======== The input ========
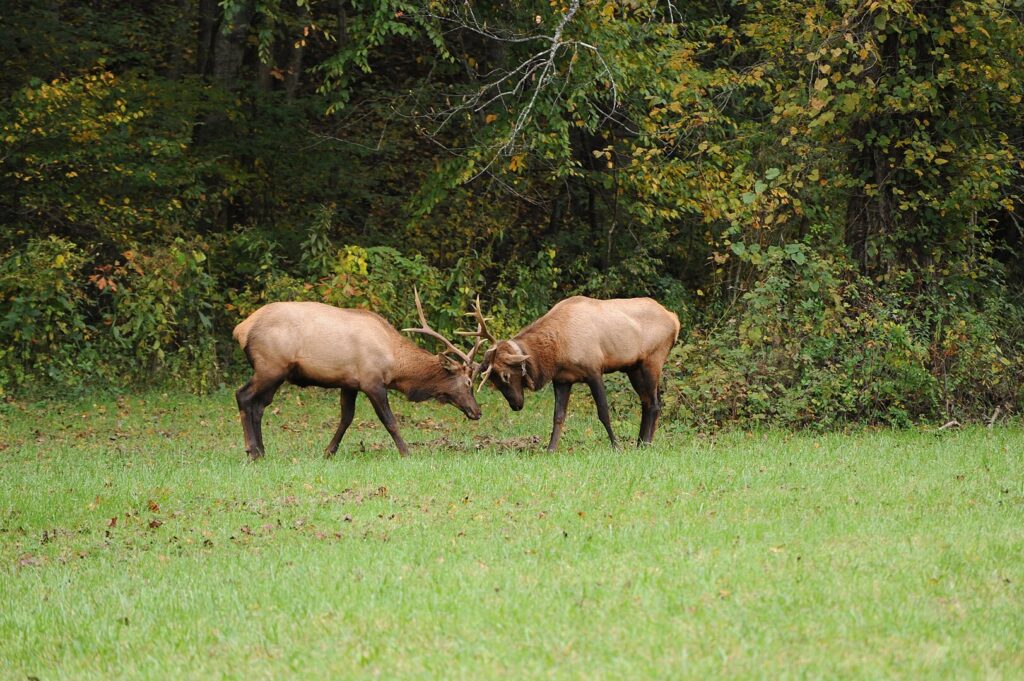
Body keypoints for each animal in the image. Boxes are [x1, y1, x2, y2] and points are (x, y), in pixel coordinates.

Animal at [232, 290, 489, 460]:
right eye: (468, 382)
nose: (477, 411)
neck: (395, 364)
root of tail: (241, 329)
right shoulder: (372, 381)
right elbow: (390, 421)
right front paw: (406, 452)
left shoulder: (349, 383)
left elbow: (346, 418)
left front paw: (328, 451)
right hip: (270, 366)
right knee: (243, 396)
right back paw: (252, 450)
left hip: (276, 373)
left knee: (260, 406)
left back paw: (262, 450)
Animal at [470, 296, 680, 451]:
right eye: (494, 381)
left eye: (505, 375)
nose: (516, 405)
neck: (557, 352)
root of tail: (675, 319)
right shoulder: (562, 379)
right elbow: (558, 416)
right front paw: (550, 449)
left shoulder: (594, 370)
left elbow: (603, 412)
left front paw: (616, 446)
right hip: (634, 367)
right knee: (647, 402)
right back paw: (640, 444)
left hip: (653, 360)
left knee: (654, 404)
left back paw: (645, 445)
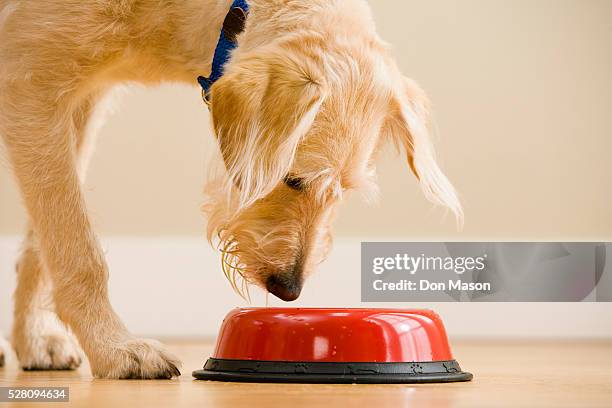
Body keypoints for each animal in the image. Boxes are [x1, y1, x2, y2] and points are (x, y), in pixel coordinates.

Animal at [0, 0, 460, 380]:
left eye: (343, 191)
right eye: (292, 178)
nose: (288, 290)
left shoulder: (79, 100)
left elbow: (44, 241)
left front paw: (35, 339)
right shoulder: (31, 81)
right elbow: (77, 245)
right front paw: (114, 348)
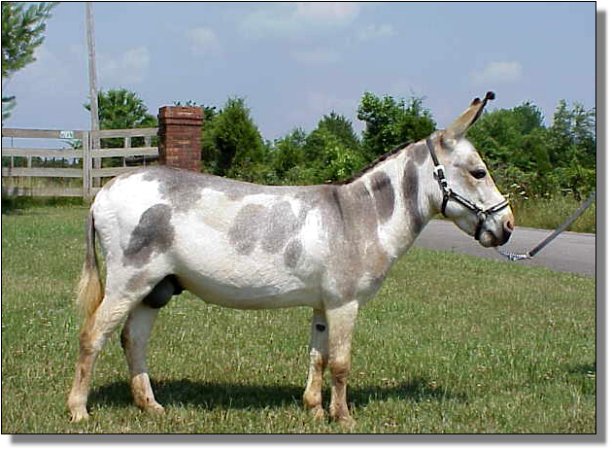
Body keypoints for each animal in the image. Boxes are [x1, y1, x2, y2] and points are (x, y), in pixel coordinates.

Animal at [68, 92, 514, 426]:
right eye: (478, 172)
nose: (508, 226)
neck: (361, 216)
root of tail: (105, 190)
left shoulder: (323, 304)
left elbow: (318, 356)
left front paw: (314, 409)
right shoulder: (345, 303)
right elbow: (341, 362)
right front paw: (344, 418)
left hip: (155, 287)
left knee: (132, 338)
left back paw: (151, 406)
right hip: (129, 280)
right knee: (93, 336)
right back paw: (78, 411)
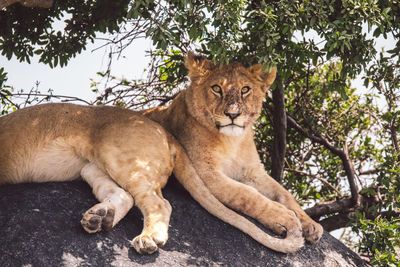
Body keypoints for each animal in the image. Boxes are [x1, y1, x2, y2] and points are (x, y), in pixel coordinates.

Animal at [0, 102, 304, 255]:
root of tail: (163, 129)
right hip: (92, 167)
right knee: (124, 195)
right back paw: (99, 218)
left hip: (123, 158)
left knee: (159, 203)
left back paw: (148, 239)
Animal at [142, 52, 324, 247]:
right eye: (216, 88)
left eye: (245, 89)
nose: (233, 114)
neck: (232, 142)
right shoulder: (206, 173)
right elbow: (247, 195)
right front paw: (284, 217)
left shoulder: (253, 172)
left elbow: (284, 194)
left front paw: (310, 224)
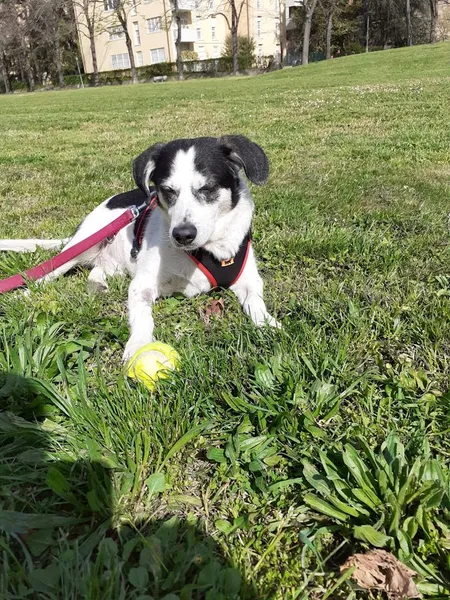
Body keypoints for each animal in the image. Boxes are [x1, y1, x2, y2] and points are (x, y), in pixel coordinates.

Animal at [0, 135, 280, 360]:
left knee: (98, 270)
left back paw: (97, 285)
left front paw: (268, 324)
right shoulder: (142, 286)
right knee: (46, 272)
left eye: (207, 188)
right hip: (79, 248)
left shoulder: (249, 280)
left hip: (111, 262)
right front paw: (139, 345)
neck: (205, 250)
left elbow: (255, 301)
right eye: (167, 190)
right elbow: (143, 317)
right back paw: (25, 295)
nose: (182, 235)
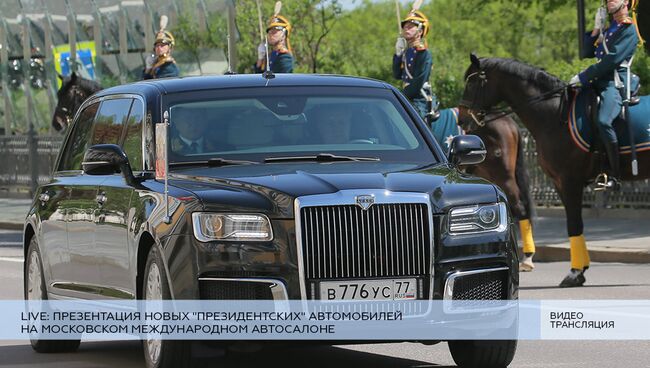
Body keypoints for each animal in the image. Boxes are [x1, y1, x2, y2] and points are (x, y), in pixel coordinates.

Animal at [456, 54, 648, 288]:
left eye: (472, 82)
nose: (462, 120)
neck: (555, 115)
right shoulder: (559, 183)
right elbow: (573, 224)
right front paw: (580, 270)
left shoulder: (570, 181)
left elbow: (574, 224)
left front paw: (575, 272)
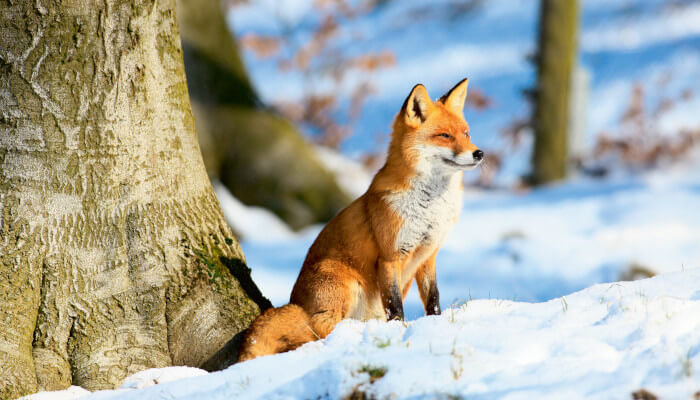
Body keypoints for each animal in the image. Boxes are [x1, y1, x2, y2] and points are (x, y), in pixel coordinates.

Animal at [237, 78, 483, 361]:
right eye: (444, 136)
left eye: (466, 133)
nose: (479, 153)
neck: (429, 207)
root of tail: (295, 301)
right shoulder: (389, 257)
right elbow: (395, 306)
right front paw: (398, 334)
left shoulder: (428, 255)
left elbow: (433, 300)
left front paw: (435, 324)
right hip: (346, 285)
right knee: (320, 330)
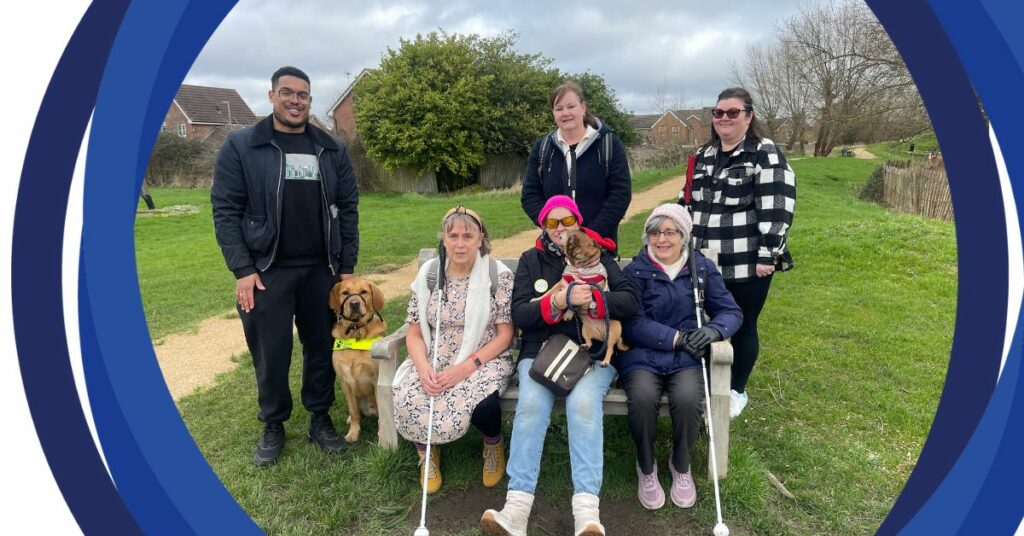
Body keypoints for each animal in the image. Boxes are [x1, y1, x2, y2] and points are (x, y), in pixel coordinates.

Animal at [329, 278, 385, 442]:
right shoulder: (345, 382)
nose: (354, 303)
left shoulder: (376, 379)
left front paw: (382, 435)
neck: (356, 330)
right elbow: (354, 413)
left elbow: (382, 417)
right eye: (345, 292)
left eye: (363, 292)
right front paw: (353, 432)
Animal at [565, 228, 626, 366]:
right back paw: (585, 346)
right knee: (590, 342)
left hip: (611, 334)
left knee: (610, 349)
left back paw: (605, 361)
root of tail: (601, 336)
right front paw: (569, 312)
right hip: (584, 331)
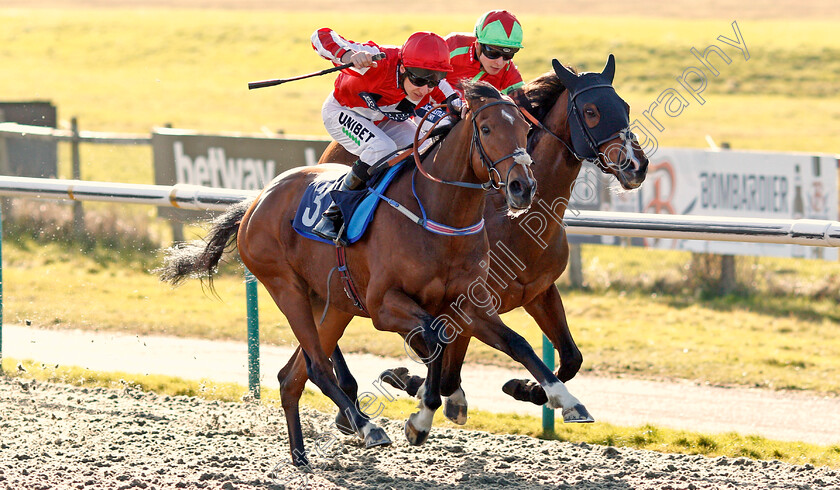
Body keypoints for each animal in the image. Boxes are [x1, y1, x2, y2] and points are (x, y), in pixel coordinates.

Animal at [158, 81, 592, 468]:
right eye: (486, 129)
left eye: (524, 129)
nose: (522, 187)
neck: (440, 213)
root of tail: (257, 199)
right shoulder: (384, 306)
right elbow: (433, 340)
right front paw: (420, 416)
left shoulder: (469, 302)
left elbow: (517, 343)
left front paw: (567, 400)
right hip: (286, 288)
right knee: (317, 367)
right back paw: (367, 428)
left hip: (334, 304)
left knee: (291, 375)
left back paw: (301, 456)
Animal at [310, 54, 648, 422]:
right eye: (591, 111)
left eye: (625, 106)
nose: (637, 165)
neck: (514, 217)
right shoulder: (469, 305)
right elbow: (448, 369)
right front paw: (417, 383)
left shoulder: (538, 292)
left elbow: (571, 357)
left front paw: (528, 389)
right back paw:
========
> _What the exercise asks_: Start at the top of the entries and repeat each line exactly, ending at the line that contains "neck: (557, 352)". Pictures are not part of the copy.

> _Exercise solution_:
Body keypoints for each animal in the image. Boxes are [x1, y1, x2, y2] and points are (x, y), in pixel coordinates.

Animal at [232, 290, 489, 460]:
right eye: (468, 382)
nose: (477, 411)
neck: (395, 364)
root of tail: (241, 329)
right shoulder: (372, 381)
right elbow: (390, 421)
right front paw: (406, 452)
left shoulder: (349, 383)
left elbow: (346, 418)
left front paw: (328, 451)
right hip: (270, 366)
right knee: (243, 396)
right back paw: (252, 450)
left hip: (276, 373)
left knee: (260, 406)
left back paw: (262, 450)
Animal at [470, 296, 680, 451]:
right eye: (494, 381)
left eye: (505, 375)
nose: (516, 405)
neck: (557, 352)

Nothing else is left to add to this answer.